The full implications of technically keeping the session going are not fully clear, though lawmakers have said they want input into spending decisions in the event the state receives another large infusion of unanticipated federal funding.

“We are a little bit in uncharted territory here,” Bedke said, anticipating he would have to get agreement from the Senate before trying to reconvene the Legislature. “We’ve kept our foot in the door in case of the unforeseen this summer.”

Lawmakers remain angry at actions Republican Gov. Brad Little took last year at the start of the coronavirus pandemic that included a temporary stay-at-home order when COVID-19 patients threatened to overwhelm hospitals. They also have said they should have had a role in spending the $1.25 billion the state received early last year in federal coronavirus rescue money.

The Legislature had adjourned by that time last year and was powerless to do anything. Only a governor can call special session after the House and Senate both adjourn.

“I don’t anticipate putting anything into effect unless there’s another big chunk of federal money,” Bedke said of potentially reconvening the Legislature.

Bedke said the legislative session resulted in positive movement in spending more on education, as well as income tax cuts and property tax relief that included raising the homeowner's exemption from $100,000 to $125,000.

He said perhaps the greatest impact was work spearheaded in the House that led to $80 million in ongoing transportation funding and the ability for the state to sell up to $1.6 billion of bonds to fund roads and bridges.

“I think the roads package will give us the most benefit,” Bedke said.

But Democratic lawmakers said the state lost a rare opportunity to bolster education with the economy rebounding and millions of dollars in federal coronavirus pandemic rescue money for the state. They noted that Republicans cut university budgets because of concerns that critical race theory was being used to “indoctrinate” students.

House Minority Leader Ilana Rubel called the Republican-dominated House and Senate pushing through bills toward the end of the session with little opportunity for public participation a form of “legislative malpractice.”

“Many have called this the worst legislative session ever,” she said, “and it’s hard to dispute that conclusion.”

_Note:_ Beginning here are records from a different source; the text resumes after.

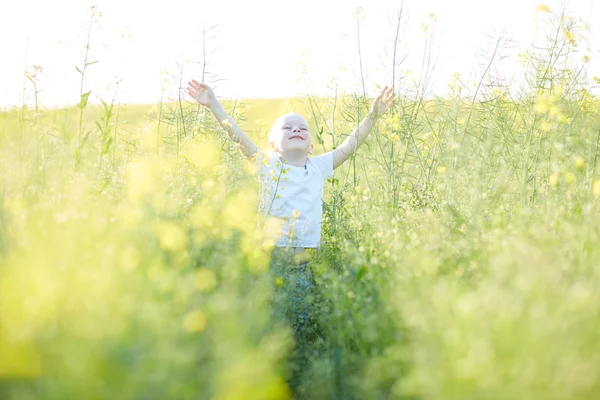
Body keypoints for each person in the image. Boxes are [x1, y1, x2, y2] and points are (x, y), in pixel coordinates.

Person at [186, 80, 393, 393]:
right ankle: (261, 370)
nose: (296, 129)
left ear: (311, 145)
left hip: (304, 260)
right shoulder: (267, 165)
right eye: (287, 128)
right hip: (270, 256)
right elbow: (237, 136)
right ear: (272, 145)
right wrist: (213, 104)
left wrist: (373, 115)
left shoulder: (320, 166)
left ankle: (295, 373)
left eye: (302, 128)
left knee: (298, 319)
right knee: (268, 317)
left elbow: (351, 145)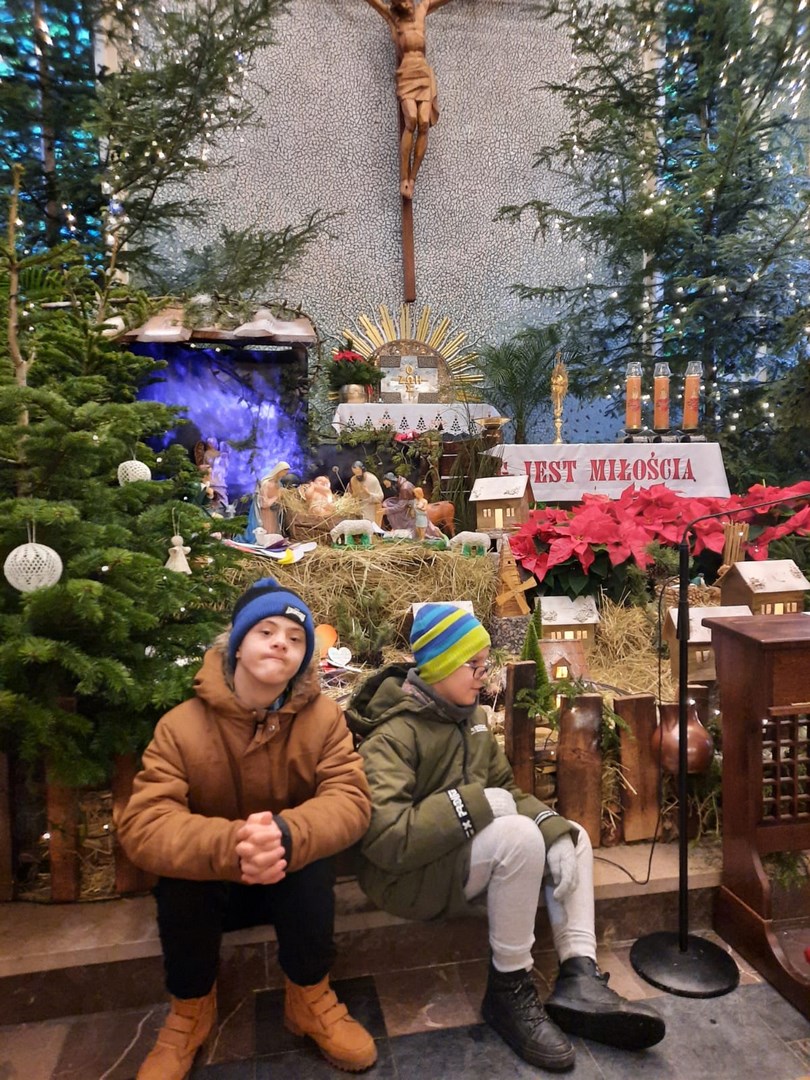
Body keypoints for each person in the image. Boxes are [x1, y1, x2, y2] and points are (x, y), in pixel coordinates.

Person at [345, 604, 665, 1072]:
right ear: (439, 666)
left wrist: (552, 830)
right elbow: (388, 839)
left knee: (570, 835)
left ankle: (580, 976)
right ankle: (508, 990)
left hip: (458, 857)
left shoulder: (470, 718)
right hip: (408, 877)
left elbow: (506, 791)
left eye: (485, 663)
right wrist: (470, 805)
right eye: (473, 665)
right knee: (518, 837)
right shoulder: (393, 735)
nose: (484, 676)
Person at [117, 577, 376, 1079]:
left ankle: (309, 998)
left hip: (287, 879)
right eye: (266, 631)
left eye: (296, 638)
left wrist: (286, 835)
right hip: (216, 887)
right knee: (180, 879)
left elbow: (350, 798)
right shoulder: (181, 726)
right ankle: (190, 1011)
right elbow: (145, 824)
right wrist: (231, 844)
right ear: (237, 645)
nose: (281, 643)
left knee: (311, 862)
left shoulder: (324, 720)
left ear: (303, 660)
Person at [362, 0, 455, 199]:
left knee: (423, 124)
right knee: (411, 120)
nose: (407, 4)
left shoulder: (422, 9)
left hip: (423, 74)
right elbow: (375, 4)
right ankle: (403, 177)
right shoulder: (393, 19)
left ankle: (412, 179)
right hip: (406, 74)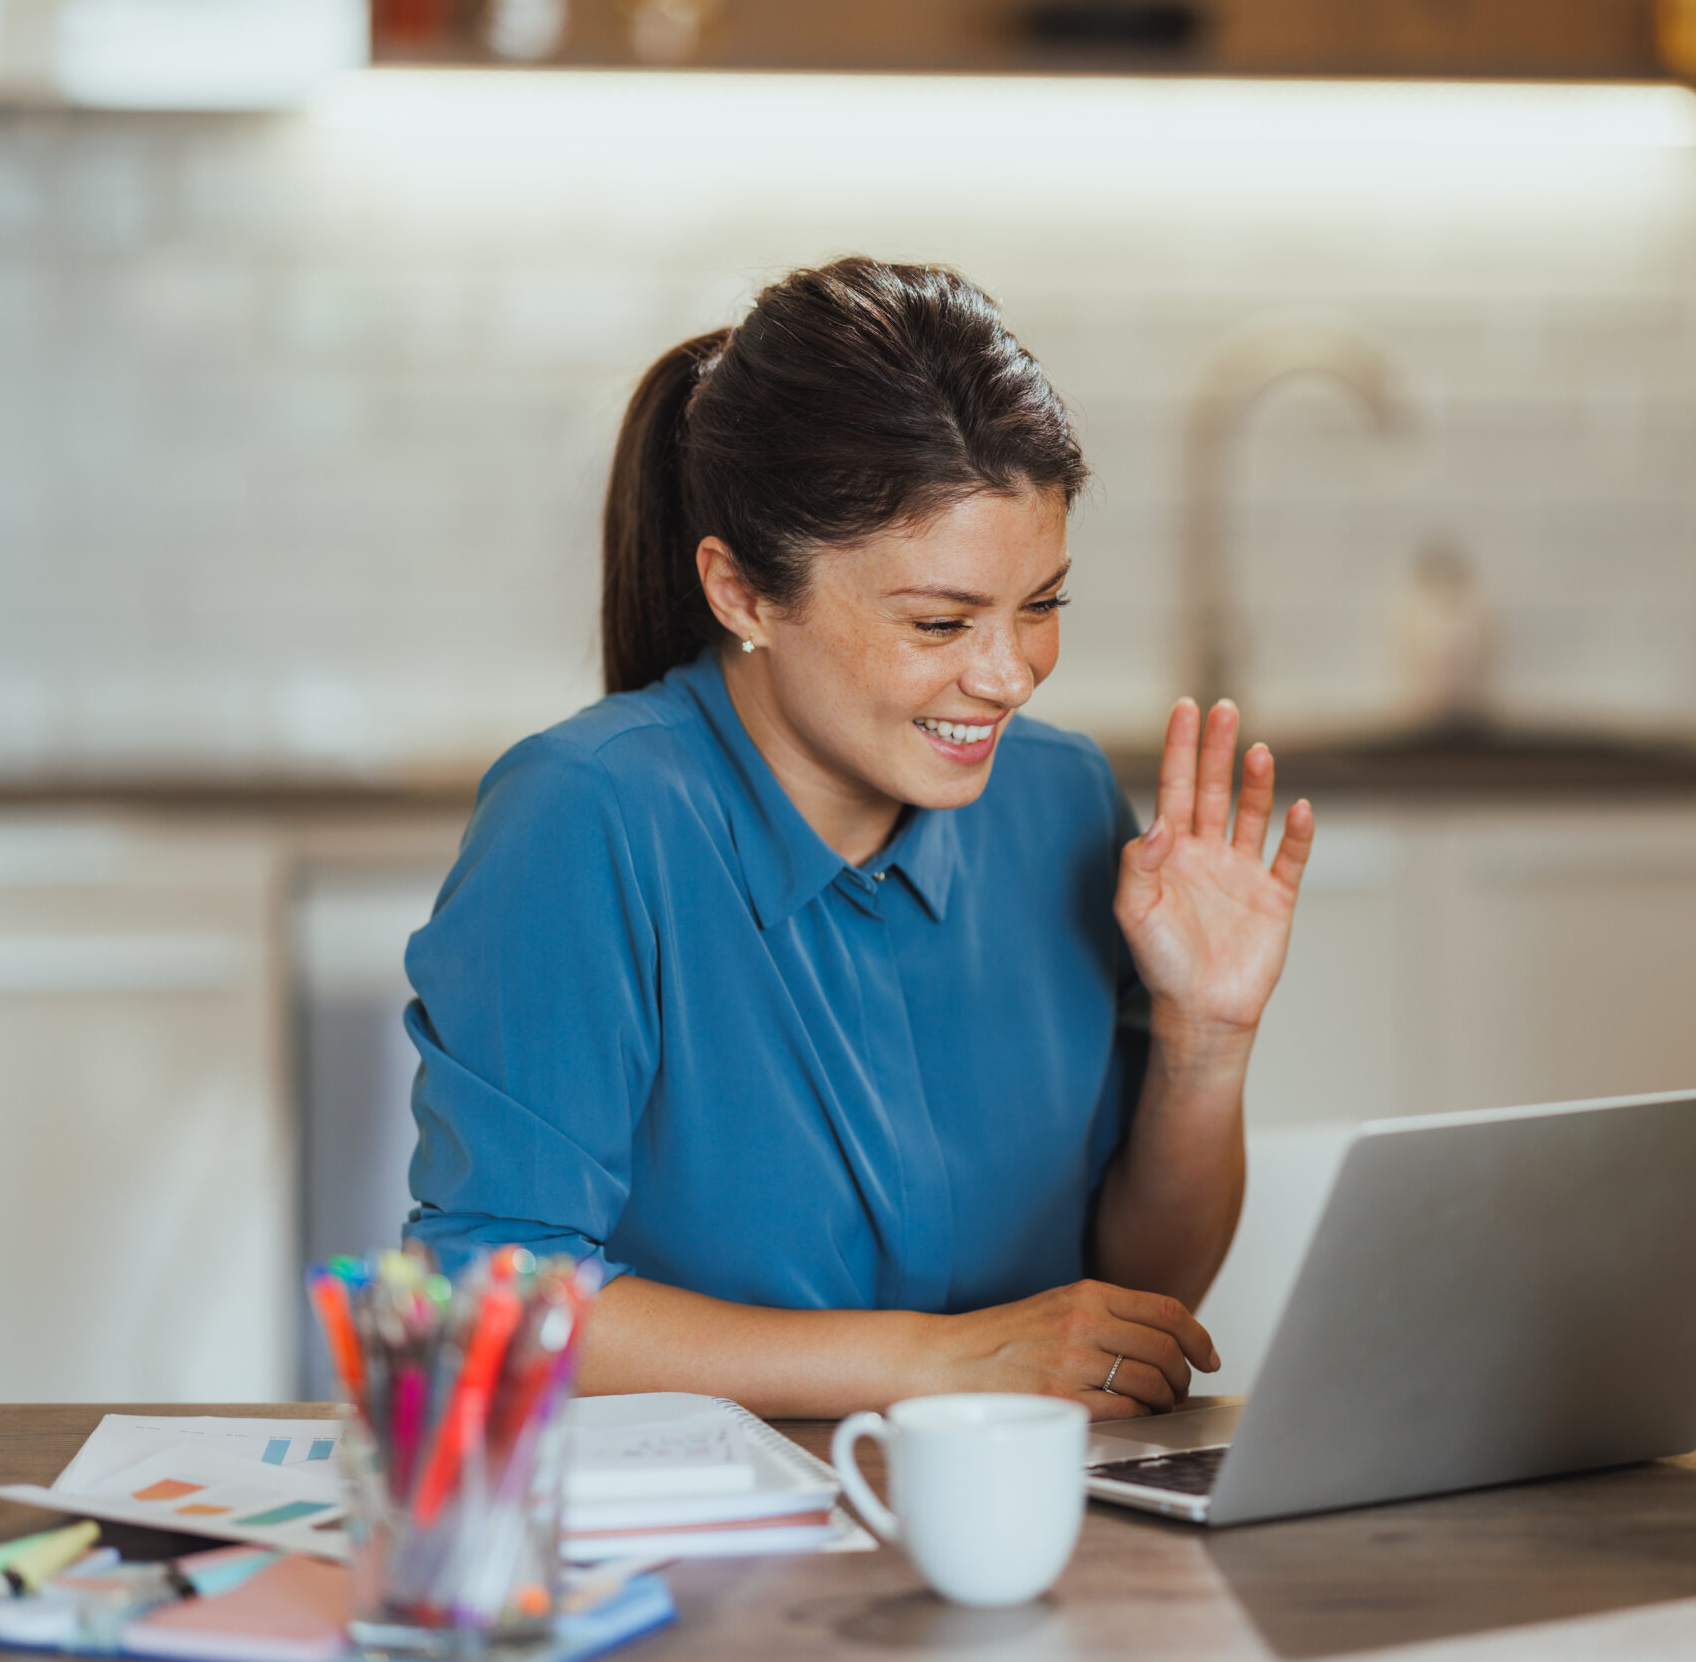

Republicans have supermajorities in both chambers, holding 58 of 70 seats in the House and 28 of 35 seats in the Senate. Republicans used that majority to suspend rules and speed legislation, most notably the property tax bill that Democrats said provides little relief amid soaring home values and will require local governments to cut essential services.

“Ironically, in the end it’s the Republicans who are defunding the police,” Rubel said.

Democratic Senate Minority Leader Michelle Stennett questioned the fairness of the tax system.

“Our tax burden has shifted more to residential property and less on commercial property at a time of extraordinary growth," she said.

The property tax bill put forward by Republicans gave businesses a boost on their property tax exemption from $100,000 to $250,000.

Republican lawmakers passed several bills to sharply curtail a governor's authority during declared emergencies, which Little vetoed, and settled for watered-down versions that Little signed.

“This was about restoring power to the people,” said Republican House Assistant Majority Leader Jason Monks.

The Statehouse in non-pandemic years is often filled with people participating in the process or just observing it.

School kids often take field trips there. But this year, with coronavirus, the building had far fewer people. However, lawmakers said many people took part by virtual participation from all over the state as committees allowed remote testimony.

Republican House Majority Caucus Chair Megan Blanksma said the pandemic, or restrictions associated with it around the state, resulted in a different atmosphere than normal during the session that was noticed by lawmakers.

“We’re all living in a time of heightened anxiety as a society,” she said.

Most Republican lawmakers opted not to wear face coverings in the Statehouse during the session, with lawmakers forced on a two-week break after six House members contracted COVID-19 over a short period.